I am trying to group .xls files in list infiles
based on strings in the .xls file names.
The file names are formatted like this "type_d_cross_profile_glacier_name_A-Z" where type_d
is a type of glacier environment, the glacier_name
is each glacier, and the A-Z is the letter of the alphabet representing which cross profile it is (there are multiple per glacier in each type, and there is not always 26 cross profiles).
I would like to group the files first by type (type_a
to type_d
) and then by glacier name so that the A-Z of the cross profiles for each glacier are all grouped together. I think I have to use groupby
, but I can't work out how to use the key, group
aspect with two different strings I want to group by.
I have used a long hand version to group the types:
type_a = [a for a in infiles if "type_a" in a]
type_b = [b for b in infiles if "type_b" in b]
type_c = [c for c in infiles if "type_c" in c]
type_d = [d for d in infiles if "type_d" in d]
which has worked fine, but I am sure there is a more elegant way in which I can group by type, and then by glacier. p.s. (I'm relatively new to python and have adhd so find multi level things are really difficult for me to comprehend; I really appreciate any help!)
CodePudding user response:
Use a dict.
types = {}
for f in infiles:
prefix = '_'.join(f.split('_', 2)[:2]) # could also use regex
types.setdefault(prefix, []).append(f)
━━━━━━
To do:
(A) Retype the forum thread starting with "I would like" and going on through "appreciate any help!)".
(B) In the forum thread, what does the A-Z at the end of each file name represent?
The entries that follow are separate material from the forum thread.
━━━━━━
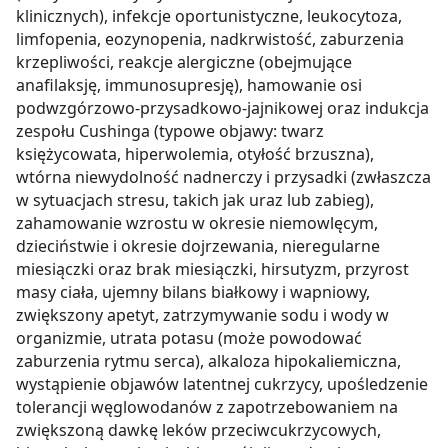
klinicznych), infekcje oportunistyczne, leukocytoza,
limfopenia, eozynopenia, nadkrwistość, zaburzenia
krzepliwości, reakcje alergiczne (obejmujące
anafilaksję, immunosupresję), hamowanie osi
podwzgórzowo-przysadkowo-jajnikowej oraz indukcja
zespołu Cushinga (typowe objawy: twarz
księżycowata, hiperwolemia, otyłość brzuszna),
wtórna niewydolność nadnerczy i przysadki (zwłaszcza
w sytuacjach stresu, takich jak uraz lub zabieg),
zahamowanie wzrostu w okresie niemowlęcym,
dzieciństwie i okresie dojrzewania, nieregularne
miesiączki oraz brak miesiączki, hirsutyzm, przyrost
masy ciała, ujemny bilans białkowy i wapniowy,
zwiększony apetyt, zatrzymywanie sodu i wody w
organizmie, utrata potasu (może powodować
zaburzenia rytmu serca), alkaloza hipokaliemiczna,
wystąpienie objawów latentnej cukrzycy, upośledzenie
tolerancji węglowodanów z zapotrzebowaniem na
zwiększoną dawkę leków przeciwcukrzycowych,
━━━━━━
Responses per task:
(A)
I would like to group the files first by type (type_a
to type_d
) and then by glacier name so that the A-Z of the cross profiles for each glacier are all grouped together. I think I have to use groupby
, but I can't work out how to use the key, group
aspect with two different strings I want to group by.
I have used a long hand version to group the types:
type_a = [a for a in infiles if "type_a" in a]
type_b = [b for b in infiles if "type_b" in b]
type_c = [c for c in infiles if "type_c" in c]
type_d = [d for d in infiles if "type_d" in d]
which has worked fine, but I am sure there is a more elegant way in which I can group by type, and then by glacier. p.s. (I'm relatively new to python and have adhd so find multi level things are really difficult for me to comprehend; I really appreciate any help!)

(B) It is the letter of the alphabet that shows which cross profile the file is.